La Arqueología procesual, también llamada Analítica o Nueva arqueología nace en el ámbito anglosajón en los años 60, aunque tiene precedentes. Su máximo exponente es el estadounidense Lewis Binford seguido de los británicos David L. Clarke y, ya en las últimas décadas del siglo XX, Colin Renfrew; su extensión es amplia: Estados Unidos, Reino Unido, Australia, Holanda, países escandinavos... La arqueología procesual se manifiesta abiertamente en contra del historicismo arqueológico por su falta de inquietud científica y por la carencia de un enfoque o paradigma explícito. De hecho, la arqueología procesual defiende la aplicación del Método científico, a veces de un modo muy rígido, propio de las Ciencias naturales y por la enorme influencia de la Antropología social y de los planteamientos de la Filosofía analítica, tanto anglosajona como de la Escuela de Viena.
Por otro lado, la nueva arqueología, o como quiera calificarla, define los grupos humanos como sistemas culturales completos y abiertos, sujetos a los estímulos del medio ambiente. La cultura de estos grupos tiene una serie de elementos inmateriales y otros materiales; estos últimos son los que se conservan en los yacimientos. Nutriéndose de las teorías antropológicas sociales, los procesualistas dividen cada sistema cultural en subsistemas (cuyo número y concepción depende del investigador) que abarcan aspectos: económicos, tecnológicos, psicológicos, espirituales y organizativos. Todos ellos se interrelacionan con el entorno, adaptándose para asegurar la subsistencia del grupo.

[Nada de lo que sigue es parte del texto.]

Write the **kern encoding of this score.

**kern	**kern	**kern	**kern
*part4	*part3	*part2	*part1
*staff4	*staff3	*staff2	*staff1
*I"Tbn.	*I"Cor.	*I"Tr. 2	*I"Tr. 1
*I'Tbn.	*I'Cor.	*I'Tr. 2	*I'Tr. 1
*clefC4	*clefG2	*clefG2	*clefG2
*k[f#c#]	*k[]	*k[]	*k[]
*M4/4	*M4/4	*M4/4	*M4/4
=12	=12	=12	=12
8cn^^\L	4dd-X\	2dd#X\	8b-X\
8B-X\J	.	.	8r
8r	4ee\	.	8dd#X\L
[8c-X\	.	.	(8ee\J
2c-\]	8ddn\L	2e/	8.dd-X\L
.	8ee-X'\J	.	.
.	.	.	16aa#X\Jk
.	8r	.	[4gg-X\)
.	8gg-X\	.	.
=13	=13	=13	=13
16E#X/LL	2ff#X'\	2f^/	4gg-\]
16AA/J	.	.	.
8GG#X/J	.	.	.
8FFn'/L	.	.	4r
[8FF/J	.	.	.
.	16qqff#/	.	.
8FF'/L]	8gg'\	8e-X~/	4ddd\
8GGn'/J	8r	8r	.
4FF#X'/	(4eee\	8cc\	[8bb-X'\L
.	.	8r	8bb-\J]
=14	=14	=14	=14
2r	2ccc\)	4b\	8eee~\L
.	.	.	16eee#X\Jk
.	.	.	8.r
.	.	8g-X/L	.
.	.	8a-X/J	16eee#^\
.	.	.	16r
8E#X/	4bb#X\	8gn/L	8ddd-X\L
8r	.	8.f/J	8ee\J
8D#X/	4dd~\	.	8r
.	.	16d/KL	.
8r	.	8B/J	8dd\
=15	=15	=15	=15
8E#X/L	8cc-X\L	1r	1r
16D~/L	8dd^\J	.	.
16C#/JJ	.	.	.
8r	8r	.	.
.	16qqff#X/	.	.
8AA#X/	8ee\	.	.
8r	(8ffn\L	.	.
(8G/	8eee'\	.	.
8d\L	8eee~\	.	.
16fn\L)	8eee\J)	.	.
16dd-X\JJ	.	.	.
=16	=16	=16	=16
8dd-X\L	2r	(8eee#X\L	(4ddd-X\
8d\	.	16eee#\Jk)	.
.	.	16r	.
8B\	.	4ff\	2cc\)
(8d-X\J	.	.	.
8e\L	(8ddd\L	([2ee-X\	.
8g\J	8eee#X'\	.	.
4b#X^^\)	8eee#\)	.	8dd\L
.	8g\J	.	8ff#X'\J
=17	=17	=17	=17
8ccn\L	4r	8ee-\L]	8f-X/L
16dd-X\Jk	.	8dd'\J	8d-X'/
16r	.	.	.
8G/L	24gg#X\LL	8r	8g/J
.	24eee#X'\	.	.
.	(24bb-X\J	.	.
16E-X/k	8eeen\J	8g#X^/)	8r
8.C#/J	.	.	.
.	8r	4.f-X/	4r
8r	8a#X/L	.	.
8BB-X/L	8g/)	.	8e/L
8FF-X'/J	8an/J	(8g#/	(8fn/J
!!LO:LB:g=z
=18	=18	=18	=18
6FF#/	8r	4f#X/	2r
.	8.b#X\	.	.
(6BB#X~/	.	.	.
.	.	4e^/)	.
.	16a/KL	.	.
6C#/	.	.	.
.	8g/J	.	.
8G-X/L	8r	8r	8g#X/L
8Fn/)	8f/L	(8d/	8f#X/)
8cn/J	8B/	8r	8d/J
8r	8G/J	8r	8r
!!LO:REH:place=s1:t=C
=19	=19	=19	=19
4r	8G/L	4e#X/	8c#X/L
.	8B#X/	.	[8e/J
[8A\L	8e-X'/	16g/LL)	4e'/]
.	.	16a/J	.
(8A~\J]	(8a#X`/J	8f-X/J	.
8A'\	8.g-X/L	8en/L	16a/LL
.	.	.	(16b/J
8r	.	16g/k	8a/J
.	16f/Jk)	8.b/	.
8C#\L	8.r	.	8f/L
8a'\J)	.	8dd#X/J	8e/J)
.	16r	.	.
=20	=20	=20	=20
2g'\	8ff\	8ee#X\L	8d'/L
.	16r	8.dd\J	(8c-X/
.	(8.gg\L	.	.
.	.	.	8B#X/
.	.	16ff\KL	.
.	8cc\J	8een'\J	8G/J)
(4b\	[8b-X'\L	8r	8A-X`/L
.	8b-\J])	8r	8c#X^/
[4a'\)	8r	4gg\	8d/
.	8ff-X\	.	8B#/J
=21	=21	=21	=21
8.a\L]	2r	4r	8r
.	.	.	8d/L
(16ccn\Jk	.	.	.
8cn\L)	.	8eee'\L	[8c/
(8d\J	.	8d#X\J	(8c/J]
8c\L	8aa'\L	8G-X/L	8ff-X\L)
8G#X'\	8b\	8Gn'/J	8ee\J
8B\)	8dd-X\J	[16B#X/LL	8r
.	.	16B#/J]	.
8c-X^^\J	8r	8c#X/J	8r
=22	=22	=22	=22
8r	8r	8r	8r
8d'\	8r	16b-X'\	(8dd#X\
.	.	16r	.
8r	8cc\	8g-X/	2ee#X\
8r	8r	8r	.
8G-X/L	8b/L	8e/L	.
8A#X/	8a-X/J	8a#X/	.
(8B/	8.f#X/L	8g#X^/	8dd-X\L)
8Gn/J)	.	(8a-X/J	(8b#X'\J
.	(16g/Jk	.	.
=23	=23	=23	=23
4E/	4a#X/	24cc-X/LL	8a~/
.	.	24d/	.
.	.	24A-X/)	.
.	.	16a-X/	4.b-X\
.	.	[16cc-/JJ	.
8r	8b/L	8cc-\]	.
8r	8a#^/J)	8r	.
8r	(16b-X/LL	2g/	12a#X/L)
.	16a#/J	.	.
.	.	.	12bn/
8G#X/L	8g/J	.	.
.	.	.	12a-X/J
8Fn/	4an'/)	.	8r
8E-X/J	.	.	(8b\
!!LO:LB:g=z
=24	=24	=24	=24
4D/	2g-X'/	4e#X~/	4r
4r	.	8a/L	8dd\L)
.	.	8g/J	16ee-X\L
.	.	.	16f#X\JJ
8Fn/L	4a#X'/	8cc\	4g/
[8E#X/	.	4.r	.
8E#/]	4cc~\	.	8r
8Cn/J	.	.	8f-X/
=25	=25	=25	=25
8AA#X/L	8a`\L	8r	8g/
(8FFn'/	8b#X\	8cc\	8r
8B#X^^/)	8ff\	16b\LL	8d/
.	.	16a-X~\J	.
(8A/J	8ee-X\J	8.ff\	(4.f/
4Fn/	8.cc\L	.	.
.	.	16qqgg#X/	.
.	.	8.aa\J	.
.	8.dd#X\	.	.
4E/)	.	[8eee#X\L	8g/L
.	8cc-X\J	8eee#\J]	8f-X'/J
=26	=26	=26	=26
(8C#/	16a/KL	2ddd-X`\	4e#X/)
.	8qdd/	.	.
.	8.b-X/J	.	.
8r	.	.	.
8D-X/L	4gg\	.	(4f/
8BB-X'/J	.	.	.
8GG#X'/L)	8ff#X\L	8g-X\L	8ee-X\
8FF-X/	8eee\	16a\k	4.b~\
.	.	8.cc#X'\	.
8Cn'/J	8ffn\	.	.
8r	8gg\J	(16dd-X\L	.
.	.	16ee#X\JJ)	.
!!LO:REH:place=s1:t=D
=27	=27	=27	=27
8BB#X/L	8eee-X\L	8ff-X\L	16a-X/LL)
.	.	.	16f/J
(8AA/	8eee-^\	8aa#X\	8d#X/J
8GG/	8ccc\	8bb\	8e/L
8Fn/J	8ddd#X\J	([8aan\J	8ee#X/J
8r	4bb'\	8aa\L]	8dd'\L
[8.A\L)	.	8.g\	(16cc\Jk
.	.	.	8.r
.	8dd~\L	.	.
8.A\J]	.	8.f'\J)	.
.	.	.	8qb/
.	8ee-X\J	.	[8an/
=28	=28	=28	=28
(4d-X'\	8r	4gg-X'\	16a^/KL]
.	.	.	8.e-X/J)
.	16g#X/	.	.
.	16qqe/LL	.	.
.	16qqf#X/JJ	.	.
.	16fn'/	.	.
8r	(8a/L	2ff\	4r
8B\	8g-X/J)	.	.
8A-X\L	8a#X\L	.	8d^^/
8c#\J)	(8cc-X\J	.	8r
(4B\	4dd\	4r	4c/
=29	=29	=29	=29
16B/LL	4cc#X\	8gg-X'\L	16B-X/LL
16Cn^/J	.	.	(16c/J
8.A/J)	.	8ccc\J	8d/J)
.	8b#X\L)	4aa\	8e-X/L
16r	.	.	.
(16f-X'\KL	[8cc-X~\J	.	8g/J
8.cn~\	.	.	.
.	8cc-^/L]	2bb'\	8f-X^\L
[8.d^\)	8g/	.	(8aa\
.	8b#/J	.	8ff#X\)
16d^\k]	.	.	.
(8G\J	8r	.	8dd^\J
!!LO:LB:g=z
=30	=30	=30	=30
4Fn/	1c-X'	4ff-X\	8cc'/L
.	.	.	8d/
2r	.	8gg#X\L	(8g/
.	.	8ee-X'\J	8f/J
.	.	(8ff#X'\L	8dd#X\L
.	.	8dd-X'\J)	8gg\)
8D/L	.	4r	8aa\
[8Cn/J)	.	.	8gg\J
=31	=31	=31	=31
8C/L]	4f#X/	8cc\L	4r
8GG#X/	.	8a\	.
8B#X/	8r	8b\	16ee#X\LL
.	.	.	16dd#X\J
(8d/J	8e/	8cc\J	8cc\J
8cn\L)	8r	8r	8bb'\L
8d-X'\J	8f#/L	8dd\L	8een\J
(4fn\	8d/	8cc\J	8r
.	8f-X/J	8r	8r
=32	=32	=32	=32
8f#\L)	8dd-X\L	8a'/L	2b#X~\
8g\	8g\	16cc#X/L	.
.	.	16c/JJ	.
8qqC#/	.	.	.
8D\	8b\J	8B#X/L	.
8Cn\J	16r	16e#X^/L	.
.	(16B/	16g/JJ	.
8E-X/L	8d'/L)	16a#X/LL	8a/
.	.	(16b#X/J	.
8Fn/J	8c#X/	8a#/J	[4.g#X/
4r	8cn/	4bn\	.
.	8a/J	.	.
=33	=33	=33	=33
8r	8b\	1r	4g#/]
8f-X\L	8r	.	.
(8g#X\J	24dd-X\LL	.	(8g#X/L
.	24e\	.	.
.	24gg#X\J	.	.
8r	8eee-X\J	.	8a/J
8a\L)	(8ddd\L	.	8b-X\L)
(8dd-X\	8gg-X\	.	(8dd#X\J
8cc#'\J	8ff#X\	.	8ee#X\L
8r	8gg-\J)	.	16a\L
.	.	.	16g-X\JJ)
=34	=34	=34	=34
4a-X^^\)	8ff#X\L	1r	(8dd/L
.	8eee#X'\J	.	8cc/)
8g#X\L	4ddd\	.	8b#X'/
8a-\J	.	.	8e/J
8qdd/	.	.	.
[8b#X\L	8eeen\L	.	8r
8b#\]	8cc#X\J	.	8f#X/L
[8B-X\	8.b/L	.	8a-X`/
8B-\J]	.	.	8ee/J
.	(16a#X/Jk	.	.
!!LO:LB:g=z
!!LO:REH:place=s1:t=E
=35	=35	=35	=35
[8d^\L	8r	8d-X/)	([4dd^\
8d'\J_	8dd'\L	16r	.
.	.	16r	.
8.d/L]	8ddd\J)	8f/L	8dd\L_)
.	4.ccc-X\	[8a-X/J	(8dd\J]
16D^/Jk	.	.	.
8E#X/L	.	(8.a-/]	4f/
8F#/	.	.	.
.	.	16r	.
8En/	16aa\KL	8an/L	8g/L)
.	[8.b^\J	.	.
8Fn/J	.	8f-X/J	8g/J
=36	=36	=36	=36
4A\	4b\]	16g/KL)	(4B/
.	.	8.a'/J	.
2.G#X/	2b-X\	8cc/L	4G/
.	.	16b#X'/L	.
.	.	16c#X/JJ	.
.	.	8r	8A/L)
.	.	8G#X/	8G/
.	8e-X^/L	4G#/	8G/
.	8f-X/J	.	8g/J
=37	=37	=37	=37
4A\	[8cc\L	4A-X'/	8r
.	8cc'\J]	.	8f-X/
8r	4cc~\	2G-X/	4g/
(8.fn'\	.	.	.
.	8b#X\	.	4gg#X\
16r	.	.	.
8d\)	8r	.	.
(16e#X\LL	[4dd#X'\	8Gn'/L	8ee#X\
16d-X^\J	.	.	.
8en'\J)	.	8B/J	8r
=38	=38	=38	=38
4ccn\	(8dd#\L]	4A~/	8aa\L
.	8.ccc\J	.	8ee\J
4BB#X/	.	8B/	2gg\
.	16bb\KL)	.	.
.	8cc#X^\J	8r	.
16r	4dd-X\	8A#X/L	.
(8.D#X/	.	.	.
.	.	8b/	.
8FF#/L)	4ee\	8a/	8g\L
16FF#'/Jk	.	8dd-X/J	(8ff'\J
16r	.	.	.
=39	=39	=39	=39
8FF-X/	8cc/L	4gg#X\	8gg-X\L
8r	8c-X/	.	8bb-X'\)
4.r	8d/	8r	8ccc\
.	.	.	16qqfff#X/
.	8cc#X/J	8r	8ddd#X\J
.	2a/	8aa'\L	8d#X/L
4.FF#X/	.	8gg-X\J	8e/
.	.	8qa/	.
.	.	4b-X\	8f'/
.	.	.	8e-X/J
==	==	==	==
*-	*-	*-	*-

Dado que en los yacimientos sólo conservamos restos de la cultura material, ésta debe ser estudiada como un reflejo subsidiario de todo el sistema cultural. Por tanto, el enfoque de su análisis debe ir dirigido a asignar un papel a cada resto arqueológico, para que represente cada uno de los subsistemas (traducibilidad). De este modo, sería posible reconstruir los subsistemas desaparecidos a partir de las huellas que dejan en la cultura material. Para ello, es decir, para recuperar los aspectos inmateriales, hay que emplear la inferencia antropológica. Lo malo es que este tipo de procedimiento inductivo es eficaz en tanto que los restos son más completos, están mejor contextualizados y, especialmente, si son más recientes. Cuando el contexto es relativamente completo, es factible inferir aspectos económicos, sociales, espirituales e, incluso, ideológicos...
En América y Australia, además de muchos países del Tercer Mundo, se ha mantenido una continuidad cultural entre los primitivos actuales, o indígenas, y sus antepasados prehistóricos. Esto facilita la inferencia y la extrapolación etnológica. En cambio, en Europa hay un profundo hiato (periodo sin sedimentación), sobre todo, respecto a la Edad de Piedra. A pesar de ello la arqueología procesual ya ha calado en el Paleolítico del Viejo Mundo al tiempo que ha fracasado en su aplicación a yacimientos complejos que abarcan periodos históricos (clásicos, medievales, etc. ). Pero donde las inducciones analíticas han avanzado ostensiblemente es en la investigación de los periodos de la Prehistoria posteriores a la edad de Piedra (no es lo mismo aplicar el procedimiento a una flecha Hopi que a una hoja de laurel solutrense; pero si hablamos de la revolución Neolítica, o del fenómeno megalítico, la cosa cambia).
Tras la inferencia, es necesaria la verificación. Aquí es donde más críticas ha recibido la nueva arqueología; pues, aunque se postula como seguidora de las ciencias duras, sus procedimientos de contrastación de hipótesis son bastante débiles. Realmente se basan en la llamada «Teoría de Nivel Medio» desarrollada por Binford y que, simplificando mucho, se puede explicar como una extrapolación de los datos etnográficos a los arqueológicos. Después de décadas de ensayos, la realidad ha proporcionado algunos aciertos, pero se ha demostrado que el procedimiento de Binford llega a ser demasiado reduccionista en la mayoría de los casos.